• _Task brief_:
Transcribe all the records with complete accuracy.

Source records
────
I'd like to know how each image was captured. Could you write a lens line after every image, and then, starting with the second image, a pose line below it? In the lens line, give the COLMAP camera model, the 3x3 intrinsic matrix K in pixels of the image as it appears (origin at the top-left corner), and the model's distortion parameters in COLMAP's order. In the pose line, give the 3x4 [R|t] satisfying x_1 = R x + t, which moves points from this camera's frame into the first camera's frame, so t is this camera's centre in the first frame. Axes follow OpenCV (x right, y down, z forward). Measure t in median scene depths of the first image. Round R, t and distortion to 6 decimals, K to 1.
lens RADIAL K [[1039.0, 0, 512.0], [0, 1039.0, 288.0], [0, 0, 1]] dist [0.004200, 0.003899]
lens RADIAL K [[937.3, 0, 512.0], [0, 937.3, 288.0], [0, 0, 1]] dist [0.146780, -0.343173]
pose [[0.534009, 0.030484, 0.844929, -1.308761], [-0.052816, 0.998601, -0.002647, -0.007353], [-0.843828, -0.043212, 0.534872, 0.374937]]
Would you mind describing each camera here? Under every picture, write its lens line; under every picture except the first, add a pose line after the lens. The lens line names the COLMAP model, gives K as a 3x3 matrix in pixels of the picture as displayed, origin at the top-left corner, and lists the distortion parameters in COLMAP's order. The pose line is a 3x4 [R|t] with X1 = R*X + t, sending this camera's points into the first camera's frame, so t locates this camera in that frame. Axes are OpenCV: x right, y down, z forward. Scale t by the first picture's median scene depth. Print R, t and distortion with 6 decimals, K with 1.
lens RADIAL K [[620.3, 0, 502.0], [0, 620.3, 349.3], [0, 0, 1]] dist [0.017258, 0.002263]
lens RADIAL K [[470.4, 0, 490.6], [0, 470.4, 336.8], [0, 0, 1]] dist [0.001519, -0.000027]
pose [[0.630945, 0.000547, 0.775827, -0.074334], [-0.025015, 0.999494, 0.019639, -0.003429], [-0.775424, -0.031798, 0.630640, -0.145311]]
────
• _Output of the exercise_:
I'd like to know how each image was captured. Could you write a lens line after every image, and then, starting with the second image, a pose line below it? In the lens line, give the COLMAP camera model, the 3x3 intrinsic matrix K in pixels of the image as it appears (origin at the top-left corner), and the model's distortion parameters in COLMAP's order. In the pose line, give the 3x4 [R|t] satisfying x_1 = R x + t, which moves points from this camera's frame into the first camera's frame, so t is this camera's centre in the first frame. Axes follow OpenCV (x right, y down, z forward). Measure t in median scene depths of the first image. Round R, t and distortion to 6 decimals, K to 1.
lens RADIAL K [[1039.0, 0, 512.0], [0, 1039.0, 288.0], [0, 0, 1]] dist [0.004200, 0.003899]
lens RADIAL K [[937.3, 0, 512.0], [0, 937.3, 288.0], [0, 0, 1]] dist [0.146780, -0.343173]
pose [[0.534009, 0.030484, 0.844929, -1.308761], [-0.052816, 0.998601, -0.002647, -0.007353], [-0.843828, -0.043212, 0.534872, 0.374937]]
Would you mind describing each camera here? Under every picture, write its lens line; under every picture except the first, add a pose line after the lens. The lens line names the COLMAP model, gives K as a 3x3 matrix in pixels of the picture as displayed, origin at the top-left corner, and lists the distortion parameters in COLMAP's order. The pose line is a 3x4 [R|t] with X1 = R*X + t, sending this camera's points into the first camera's frame, so t locates this camera in that frame. Axes are OpenCV: x right, y down, z forward. Scale t by the first picture's median scene depth. Print R, t and distortion with 6 decimals, K with 1.
lens RADIAL K [[620.3, 0, 502.0], [0, 620.3, 349.3], [0, 0, 1]] dist [0.017258, 0.002263]
lens RADIAL K [[470.4, 0, 490.6], [0, 470.4, 336.8], [0, 0, 1]] dist [0.001519, -0.000027]
pose [[0.630945, 0.000547, 0.775827, -0.074334], [-0.025015, 0.999494, 0.019639, -0.003429], [-0.775424, -0.031798, 0.630640, -0.145311]]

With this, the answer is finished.